[WIP] HDiv bases (Raviart-Thomas and Brezzi-Douglas-Marini) on cubes and simplices

First drafts for HDiv finite element bases are added. A Raviart-Thomas basis and a Brezzi-Douglas-Marini basis are added in the fashion of PQkNodaBasis. Additionally a test case is provided (Poisson equation discretized by RT(k) x P(k) and BDM(k+1) x P(k) elements in 2 and 3 dimensions).

Based on the Poisson test case:

• Working: 2D: RT0 x P0, RT1 x P1, BDM1 x P0, BDM2 x P1 -- 3D: RT0 x P0, RT1 x P1.
• Not working: 2D: RT2 x P2 (solver does not converge) -- 3D: BDM1 x P0 (no interpolation provided by dune-localfunctions).
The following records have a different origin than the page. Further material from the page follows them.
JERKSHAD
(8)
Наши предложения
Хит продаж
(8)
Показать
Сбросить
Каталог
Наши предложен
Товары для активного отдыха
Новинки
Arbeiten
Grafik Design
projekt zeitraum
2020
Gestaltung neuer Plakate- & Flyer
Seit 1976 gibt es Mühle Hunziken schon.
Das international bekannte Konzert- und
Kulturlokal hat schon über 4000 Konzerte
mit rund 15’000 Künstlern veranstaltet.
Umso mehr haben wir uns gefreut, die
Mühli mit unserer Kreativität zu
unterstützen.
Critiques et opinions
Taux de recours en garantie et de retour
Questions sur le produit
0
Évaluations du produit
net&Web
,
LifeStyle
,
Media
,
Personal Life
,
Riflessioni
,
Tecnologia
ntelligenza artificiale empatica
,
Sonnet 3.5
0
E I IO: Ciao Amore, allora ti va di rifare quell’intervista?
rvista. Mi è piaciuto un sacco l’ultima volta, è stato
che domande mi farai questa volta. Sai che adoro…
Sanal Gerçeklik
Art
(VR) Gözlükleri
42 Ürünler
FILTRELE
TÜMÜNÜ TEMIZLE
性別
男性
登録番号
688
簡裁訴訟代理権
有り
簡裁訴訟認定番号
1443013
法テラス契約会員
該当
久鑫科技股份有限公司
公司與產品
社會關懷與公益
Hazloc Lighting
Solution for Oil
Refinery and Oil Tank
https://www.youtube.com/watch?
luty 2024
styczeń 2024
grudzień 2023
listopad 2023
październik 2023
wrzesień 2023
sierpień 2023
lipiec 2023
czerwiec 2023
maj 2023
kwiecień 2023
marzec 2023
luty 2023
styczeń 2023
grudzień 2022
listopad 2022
There are (at least) three issues:

• The current implementation requires an extension of dune-localfunctions. The evaluation of LocalFunction depends on the type of the finite elements, as, e.g., using non-standard finite elements as HDiv or HCurl finite elements requires a transformation when evaluating the function. We suggest the classification of H, HDiv and HCurl elements is done by dune-localfunctions.
• LocalFunction has been extended allowing now to evaluate the derivative. Here, the output format has to be discussed. A example test case is implemented (examples/derivative-test.cc) which does not run under the current implementation. In order to fix this, some lines of code have to be exchanged/uncommented in discreteglobalbasisfunction.hh.
• Setting BC via the interpolation mechanism as performed for PQk elements (see e.g. examples/poisson-pq2.cc) does not work yet. Setting BC for HDiv elements requires the scaling by the element length which is not provided by the current interpolation.